What the exercise asks:
Reproduce every record exactly as it appears, but not the pictures.

Extracted records:

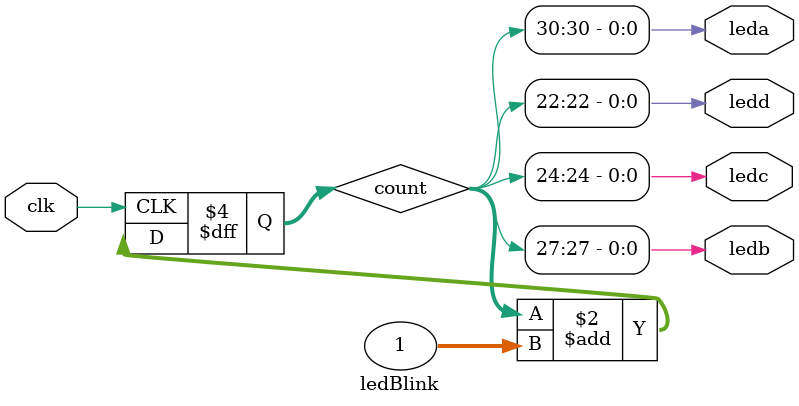
<source format=v>
`timescale 1ns / 1ps


module ledBlink(
    input clk,
    output leda,
    output ledb,
    output ledc,
    output ledd
    );
reg [34:0] count = 0;

assign leda = count[30];
assign ledb = count[27];
assign ledc = count[24];
assign ledd = count[22];

always @ (posedge(clk)) count <= count + 1;

endmodule

</source>
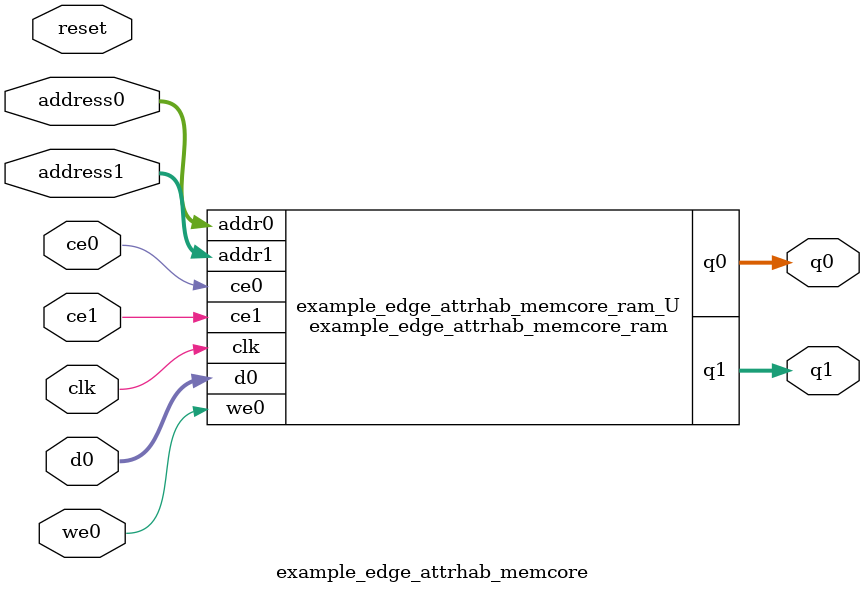
<source format=v>
`timescale 1 ns / 1 ps
module example_edge_attrhab_memcore_ram (addr0, ce0, d0, we0, q0, addr1, ce1, q1,  clk);

parameter DWIDTH = 14;
parameter AWIDTH = 7;
parameter MEM_SIZE = 120;

input[AWIDTH-1:0] addr0;
input ce0;
input[DWIDTH-1:0] d0;
input we0;
output reg[DWIDTH-1:0] q0;
input[AWIDTH-1:0] addr1;
input ce1;
output reg[DWIDTH-1:0] q1;
input clk;

(* ram_style = "block" *)reg [DWIDTH-1:0] ram[0:MEM_SIZE-1];




always @(posedge clk)  
begin 
    if (ce0) begin
        if (we0) 
            ram[addr0] <= d0; 
        q0 <= ram[addr0];
    end
end


always @(posedge clk)  
begin 
    if (ce1) begin
        q1 <= ram[addr1];
    end
end


endmodule

`timescale 1 ns / 1 ps
module example_edge_attrhab_memcore(
    reset,
    clk,
    address0,
    ce0,
    we0,
    d0,
    q0,
    address1,
    ce1,
    q1);

parameter DataWidth = 32'd14;
parameter AddressRange = 32'd120;
parameter AddressWidth = 32'd7;
input reset;
input clk;
input[AddressWidth - 1:0] address0;
input ce0;
input we0;
input[DataWidth - 1:0] d0;
output[DataWidth - 1:0] q0;
input[AddressWidth - 1:0] address1;
input ce1;
output[DataWidth - 1:0] q1;



example_edge_attrhab_memcore_ram example_edge_attrhab_memcore_ram_U(
    .clk( clk ),
    .addr0( address0 ),
    .ce0( ce0 ),
    .we0( we0 ),
    .d0( d0 ),
    .q0( q0 ),
    .addr1( address1 ),
    .ce1( ce1 ),
    .q1( q1 ));

endmodule


</source>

Written response:
<source format=v>
`timescale 1ns / 1ps


module ledBlink(
    input clk,
    output leda,
    output ledb,
    output ledc,
    output ledd
    );
reg [34:0] count = 0;

assign leda = count[30];
assign ledb = count[27];
assign ledc = count[24];
assign ledd = count[22];

always @ (posedge(clk)) count <= count + 1;

endmodule

</source>
<source format=v>
`timescale 1 ns / 1 ps
module example_edge_attrhab_memcore_ram (addr0, ce0, d0, we0, q0, addr1, ce1, q1,  clk);

parameter DWIDTH = 14;
parameter AWIDTH = 7;
parameter MEM_SIZE = 120;

input[AWIDTH-1:0] addr0;
input ce0;
input[DWIDTH-1:0] d0;
input we0;
output reg[DWIDTH-1:0] q0;
input[AWIDTH-1:0] addr1;
input ce1;
output reg[DWIDTH-1:0] q1;
input clk;

(* ram_style = "block" *)reg [DWIDTH-1:0] ram[0:MEM_SIZE-1];




always @(posedge clk)  
begin 
    if (ce0) begin
        if (we0) 
            ram[addr0] <= d0; 
        q0 <= ram[addr0];
    end
end


always @(posedge clk)  
begin 
    if (ce1) begin
        q1 <= ram[addr1];
    end
end


endmodule

`timescale 1 ns / 1 ps
module example_edge_attrhab_memcore(
    reset,
    clk,
    address0,
    ce0,
    we0,
    d0,
    q0,
    address1,
    ce1,
    q1);

parameter DataWidth = 32'd14;
parameter AddressRange = 32'd120;
parameter AddressWidth = 32'd7;
input reset;
input clk;
input[AddressWidth - 1:0] address0;
input ce0;
input we0;
input[DataWidth - 1:0] d0;
output[DataWidth - 1:0] q0;
input[AddressWidth - 1:0] address1;
input ce1;
output[DataWidth - 1:0] q1;



example_edge_attrhab_memcore_ram example_edge_attrhab_memcore_ram_U(
    .clk( clk ),
    .addr0( address0 ),
    .ce0( ce0 ),
    .we0( we0 ),
    .d0( d0 ),
    .q0( q0 ),
    .addr1( address1 ),
    .ce1( ce1 ),
    .q1( q1 ));

endmodule


</source>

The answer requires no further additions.